The BFNC inspired the creation of the Castlemaine Field Naturalists Club, with many of the Castlemaine club's founding members coming from the BFNC. Throughout the last near half-century of both club's activities, the clubs have maintained a close relationship, sharing many activities and functions.

The BFNC, in collaboration with the Ararat Field Naturalist Club, organised and partially funded the erection of a stone seat memorial in 1950, to Grampians pioneer and explorer Daniel Sullivan (1836 to 1895), in recognition of his work identifying wildflowers in the region.

On a field trip in 1953, the club discovered the first and only known fossil of a prehistorical chelicerate or brachiopod specimen in Heathcote. The specimen was initially identified by Cincinnati University as a previously un-discovered species Silurian eurypterid, which they named Melbourneopterus, after the nearby state capital. The club attracted scientific attention after the discovery, and intensified their efforts in finding more specimens, however no others were found. 60 years after the discovery, the identity of the taxonomic placement is still uncertain.

The BFNC were instrumental in the founding and continued protection of the Bendigo Whipstick and Kamarooka State Parks, now a part of the Greater Bendigo National Park. Club members have undertaken conservation efforts in the area for 80 years, participating in native plant identification projects as early as 1940, as a part of the Field Naturalists Club of Victoria.

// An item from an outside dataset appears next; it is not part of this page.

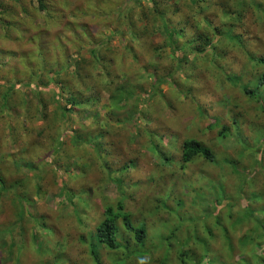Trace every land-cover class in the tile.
Wrapping results in <instances>:
<instances>
[{"label":"rangeland","instance_id":"rangeland-1","mask_svg":"<svg viewBox=\"0 0 264 264\" xmlns=\"http://www.w3.org/2000/svg\"><path fill=\"white\" fill-rule=\"evenodd\" d=\"M193 1L201 0H158L156 15L180 16L186 24L181 27L193 34L210 29L209 15L197 11ZM154 3L0 0V264H43L50 255L49 264H68L69 259L96 264L90 243H97L98 264H239L242 259L240 264H260L264 230L258 231L255 222L264 220V84L248 71L256 67L264 72L255 64L264 59V0H241L245 15L236 30L241 38L233 33L236 19L228 21L234 25L227 38L235 44L234 52L240 54L242 42L247 46L246 69L238 66L234 71L230 63L218 68L210 61L215 83L180 73L177 83H162L154 89L157 93L143 90L151 94L147 102L140 87L114 102L104 82L114 89L124 83L126 89L139 78L132 59L122 53L131 40L121 28L136 22L143 30L154 17ZM226 3L231 17L237 18L232 0H221L222 7ZM228 24L223 21L221 27L225 30ZM150 36V45L162 43L159 33ZM107 38L111 76L101 68L98 46L103 43L104 48ZM141 53L145 63L147 51ZM194 58L189 55L192 72L197 69ZM223 72L236 75L237 83L221 76ZM14 83L12 90L8 85ZM50 85L68 91L57 101ZM246 87L254 95L247 94ZM70 91L86 102L81 110L71 104ZM231 119L238 125L230 129L232 135L221 136L223 126L233 125ZM211 121L220 127L210 129ZM187 139L209 148L214 161L195 157L183 162ZM118 179L128 195L127 212L135 223L146 221L149 231L145 254L130 262L134 247L111 253L94 235L100 211L93 214L92 205L109 201L116 206L122 198ZM63 189L70 191L72 201ZM180 221H197L201 237H206V226L208 236H216L214 246L208 242L210 248L203 253L194 240L195 245L190 242L184 248L182 240L189 235L177 232ZM39 250L50 254L44 257ZM182 251L193 259L180 257Z\"/></svg>","mask_w":264,"mask_h":264},{"label":"trees","instance_id":"trees-1","mask_svg":"<svg viewBox=\"0 0 264 264\" xmlns=\"http://www.w3.org/2000/svg\"><path fill=\"white\" fill-rule=\"evenodd\" d=\"M154 3V11L151 13L154 15L149 25H147L143 30L140 29L139 26L136 25V22L132 23L131 25L124 26L121 29L122 33L128 32L130 35V42L131 45L129 47H125L122 49V53L127 55L128 59H132V64L135 70L137 71V77L138 79L133 80L132 87L131 88H124V83L119 84L116 89L110 88V86H107L108 84L104 82L103 88L105 87V90L108 91L110 98L113 99L112 101L118 102L120 98L123 96V94H126L127 90H136V87H140V89L143 91H146V89L151 88L152 91L155 92L154 89L157 87H161V84H170V83H177V74L183 73L184 76L190 77L192 75H196L197 77H206L208 81H213L214 83L217 79V76L215 72L209 67L208 63L212 61V63L216 64V67L221 68L223 64L230 63L228 66H230V69H233L234 71L239 66L241 69H246L247 62L245 55L247 54V46L244 42L238 45L240 49V54H237L234 52V48L236 47L235 44L229 43V36L236 35V38H241L239 34H237V24L241 21V19L244 17V12L242 11V4L241 0H232V6L235 9V12H238L237 18L231 17V10L229 9L228 4L226 3L224 7L221 5V0H212L213 3L204 4L207 0H201L199 3H195V1L192 2L193 7L201 12L204 13V16L207 14L209 15V18L206 17V19H209L212 22V25L209 27L210 29H205L203 32H199L197 34H193L192 32L185 31L183 27L186 25L185 23H182L178 19L181 18L180 16L172 15L169 16L168 19L166 16L163 18H158L156 15V12L158 11L157 8H155L156 4H158V0H152ZM252 5L257 8L255 1L252 2ZM44 7V6H42ZM158 13V12H157ZM210 13V14H209ZM227 13L230 16H227ZM119 16L123 19V15L118 13ZM133 13V17H134ZM211 15H213L211 17ZM220 15L222 18L220 20H216L217 16ZM137 17V16H136ZM176 17V18H175ZM158 19L161 21L158 22ZM231 19H236L235 21V29L232 33L233 29L231 28L234 25H229L228 21L232 22ZM227 21L228 27L226 26V29L224 30L223 27H221L222 22ZM189 24V22H188ZM154 34L157 32L159 33L160 37H162V43L159 45L149 44V41H146L149 39L150 33ZM111 41V38H107L106 45L103 48V43L101 45H98L101 50H99L100 58L102 59V66L101 68L106 72L107 76H111V73L109 72L110 62L108 61V58L111 56L110 52L111 49L108 47L109 42ZM224 41V46H215L216 42ZM135 44V45H133ZM102 46V47H101ZM103 49L105 53H103ZM146 50L147 51V60L145 63L141 62V57L145 54H142L141 51ZM181 54V58L178 56ZM189 55L195 56V65L197 67L195 72L189 71V66L193 63L189 62ZM170 57V58H169ZM201 57V58H199ZM112 61V59H109ZM104 61V63H103ZM256 65H261L264 67V59H256L255 60ZM142 63V64H141ZM224 64V65H225ZM184 66V67H183ZM250 73L254 74V77L258 80L260 84H264V72L258 70L256 67H251L249 69ZM195 73V74H194ZM261 73H263L261 75ZM225 74V78L236 82V75L234 76H227L226 72H223L221 76ZM180 81V80H179ZM115 82V81H114ZM151 82V83H150ZM5 86V85H3ZM27 86L29 88H38L37 85H33L31 83H28ZM8 87H10L12 90L17 87V84H9ZM50 87L53 89L54 93H56V99L57 101L60 100V94L61 92H67V87L64 86L60 92L58 88L55 85H50ZM41 89V88H40ZM141 92L142 97H144V101H149L146 99V96L150 98L151 94H148V92ZM244 91L247 94L254 95L255 91L251 90L249 87L244 88ZM71 93V91H70ZM74 93V92H73ZM73 93H71V96L73 97L71 104L75 106L77 110H81V107H85L86 102L80 101ZM130 93V92H129ZM131 95H134V93H130ZM147 100V101H146ZM95 105L97 104V101L93 102ZM256 103L258 104V100H256ZM261 111L264 112V104L262 103ZM198 111V109H197ZM61 117L62 119L67 118V113L62 110L61 111ZM99 114H95V118L99 119ZM233 121V125L231 127L223 126L221 136L223 137L230 136L232 128H234L237 124L236 119H231ZM213 122L211 121V126H209L210 129L212 127H220V124L218 126L212 125ZM236 132V131H235ZM98 133V132H97ZM89 138L94 140H98L99 136H93L89 135ZM182 153H183V162L188 163L192 161L195 157H202L203 159L213 162L214 161V155L213 152L205 147L201 142L195 140V139H187L182 144ZM255 163L262 164L263 162L258 161L256 159ZM112 171L108 170V175H112ZM119 180V179H118ZM121 181L120 184H117L119 188V192L122 195L117 202L116 206L115 204L107 203L96 204L92 205L93 214L97 211H100L99 216L100 220H97V227L96 231L94 233L96 239L98 240V243L102 246H104L108 251L111 253H116L118 251H124L127 250L129 247H134L135 252L130 253L128 255L129 262L132 261V257L137 255H144L146 250L145 248V242L148 238L149 231L147 227V222L143 221L142 223H135V220L132 219V215H130L127 212V209L124 205L125 198L128 195L126 194V190L123 189V181ZM117 182V181H116ZM16 191V190H15ZM62 194H64L69 201H72V194L70 191H67L66 189L62 190ZM18 199L22 200V198L18 197ZM21 202V201H20ZM104 205V206H103ZM22 216V214H21ZM75 216H79V213L76 211ZM255 222L256 229L258 231L264 230V220H258ZM81 226L83 222L81 220L77 221ZM179 222V226L177 228V232L179 230L186 231V233L189 235L185 240H182V245L184 248H187L189 243L192 242L195 245L194 240L198 242V245H196L197 248H199L203 253H207L210 246L208 242L214 246V240L216 239V236L209 237L208 235L211 234V231L208 230V228L205 226L203 227L204 231H206V237L198 236L195 228L197 226L196 222ZM189 230H193V232H189ZM225 234L227 230H223ZM174 233V232H173ZM264 234V233H263ZM173 236V235H172ZM83 239V238H82ZM249 239V238H247ZM246 239V240H247ZM264 239V237H263ZM217 242V241H215ZM231 241L227 244L230 245ZM246 242L242 240L241 244L245 247ZM97 244V243H96ZM96 244L90 243V251L94 258V261L96 264L99 261V253L97 254V247ZM176 244V240L174 241V245ZM59 248H63L64 244L60 246H57ZM167 248H170L168 245ZM232 251L234 248H230ZM125 250V251H126ZM37 251V250H36ZM35 251V252H36ZM40 255H46L50 254V251L43 252L39 250ZM171 253V249L166 250V254L169 255ZM80 251L76 256H80ZM181 255H185L188 258L190 257V254L187 252L182 251L180 253ZM52 256L50 255V258L48 261H45L43 264L47 263L49 264V261L53 260L51 259ZM193 259V258H192ZM64 261V259H61ZM67 261V260H66ZM77 260L69 259L68 264H76ZM59 262V261H58ZM61 262V261H60ZM59 262V263H60ZM245 262L244 259L240 260V263ZM260 264H264V255L259 260ZM115 264H119L118 261H115Z\"/></svg>","mask_w":264,"mask_h":264}]
</instances>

The club first proposed the creation of a state park in Whipstick and Kamarooka in 1957, sending a letter to the National Parks Authority to have four square miles of land set aside due to its ecological significance. Over the next twenty years the club sent three more proposals to government bodies, including submissions to Premier Henry Bolte and Minister for Lands Bill Borthwick. A final successful submission in 1974 involved club members undertaking extensive research into the flora and fauna of the area through observations, and identifying species critical to the ongoing biodiversity of the region. Both state parks were created in 1987, in response to the support of naturalist and conservation groups in the area, including the BFNC. The club has continued to act undertaken conservation, rubbish removal and seedling efforts within the area, in cooperation with other local conservation groups and the Dja Dja Wurrung people.

== Publications ==
The BFNC publishes a monthly field naturalist magazine, The Whirrakee, from February to December. Issues include information on club meetings, short articles, details of upcoming events, and reports of excursions, camps, meetings and presentations. The publication is named for the Whirrakee wattle, a species of Acacia endemic to the Bendigo Whipstick, an area the BFNC has made great efforts to conserve.

The club's first newsletter, The Bendigo Naturalist, began publication on 10 September 1945, by editor Hugh Milne. Milne continued to publish the newsletter at intervals over several years until it ceased publication. The newsletter was upgraded to a magazine in 1967, under the same title but with a higher page count, and saw consistent publication. The Whirrakee began publication in 1979, acting as both a newsletter for members and a magazine for articles on the flora and fauna of the region.

The club has also published an extensive list of native flora and fauna field guides to the Bendigo Valley, including guides for local birds, orchids, eucalypts, frogs and reptiles, spiders and wildflowers.